*Work instructions*
Copy all of the data below word for word, keeping every line and character unchanged.
____
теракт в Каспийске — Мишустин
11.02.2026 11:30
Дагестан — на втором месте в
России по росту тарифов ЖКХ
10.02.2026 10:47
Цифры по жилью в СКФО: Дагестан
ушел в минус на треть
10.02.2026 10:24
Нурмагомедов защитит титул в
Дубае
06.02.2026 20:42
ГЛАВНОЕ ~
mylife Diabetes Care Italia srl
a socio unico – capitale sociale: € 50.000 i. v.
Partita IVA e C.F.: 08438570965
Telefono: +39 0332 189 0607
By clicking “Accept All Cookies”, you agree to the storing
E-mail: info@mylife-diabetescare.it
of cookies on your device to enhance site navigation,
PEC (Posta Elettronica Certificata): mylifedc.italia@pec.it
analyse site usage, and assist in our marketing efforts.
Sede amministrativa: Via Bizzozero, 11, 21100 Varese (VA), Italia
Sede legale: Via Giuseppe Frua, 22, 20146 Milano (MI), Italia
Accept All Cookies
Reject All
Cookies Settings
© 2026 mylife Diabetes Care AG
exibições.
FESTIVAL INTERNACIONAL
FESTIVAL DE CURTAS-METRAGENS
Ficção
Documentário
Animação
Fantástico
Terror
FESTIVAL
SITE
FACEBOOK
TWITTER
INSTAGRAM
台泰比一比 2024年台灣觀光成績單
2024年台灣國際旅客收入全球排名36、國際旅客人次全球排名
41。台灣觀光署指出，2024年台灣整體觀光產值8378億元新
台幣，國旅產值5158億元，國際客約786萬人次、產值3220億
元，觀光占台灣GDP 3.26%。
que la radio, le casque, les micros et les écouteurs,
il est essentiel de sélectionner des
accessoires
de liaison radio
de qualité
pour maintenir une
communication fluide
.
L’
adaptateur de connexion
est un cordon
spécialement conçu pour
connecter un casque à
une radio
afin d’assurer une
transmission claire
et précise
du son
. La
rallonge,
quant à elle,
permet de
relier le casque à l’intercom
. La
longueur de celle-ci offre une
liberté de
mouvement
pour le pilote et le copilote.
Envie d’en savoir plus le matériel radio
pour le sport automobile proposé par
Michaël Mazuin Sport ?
____
*Result*
теракт в Каспийске — Мишустин
11.02.2026 11:30
Дагестан — на втором месте в
России по росту тарифов ЖКХ
10.02.2026 10:47
Цифры по жилью в СКФО: Дагестан
ушел в минус на треть
10.02.2026 10:24
Нурмагомедов защитит титул в
Дубае
06.02.2026 20:42
ГЛАВНОЕ ~
mylife Diabetes Care Italia srl
a socio unico – capitale sociale: € 50.000 i. v.
Partita IVA e C.F.: 08438570965
Telefono: +39 0332 189 0607
By clicking “Accept All Cookies”, you agree to the storing
E-mail: info@mylife-diabetescare.it
of cookies on your device to enhance site navigation,
PEC (Posta Elettronica Certificata): mylifedc.italia@pec.it
analyse site usage, and assist in our marketing efforts.
Sede amministrativa: Via Bizzozero, 11, 21100 Varese (VA), Italia
Sede legale: Via Giuseppe Frua, 22, 20146 Milano (MI), Italia
Accept All Cookies
Reject All
Cookies Settings
© 2026 mylife Diabetes Care AG
exibições.
FESTIVAL INTERNACIONAL
FESTIVAL DE CURTAS-METRAGENS
Ficção
Documentário
Animação
Fantástico
Terror
FESTIVAL
SITE
FACEBOOK
TWITTER
INSTAGRAM
台泰比一比 2024年台灣觀光成績單
2024年台灣國際旅客收入全球排名36、國際旅客人次全球排名
41。台灣觀光署指出，2024年台灣整體觀光產值8378億元新
台幣，國旅產值5158億元，國際客約786萬人次、產值3220億
元，觀光占台灣GDP 3.26%。
que la radio, le casque, les micros et les écouteurs,
il est essentiel de sélectionner des
accessoires
de liaison radio
de qualité
pour maintenir une
communication fluide
.
L’
adaptateur de connexion
est un cordon
spécialement conçu pour
connecter un casque à
une radio
afin d’assurer une
transmission claire
et précise
du son
. La
rallonge,
quant à elle,
permet de
relier le casque à l’intercom
. La
longueur de celle-ci offre une
liberté de
mouvement
pour le pilote et le copilote.
Envie d’en savoir plus le matériel radio
pour le sport automobile proposé par
Michaël Mazuin Sport ?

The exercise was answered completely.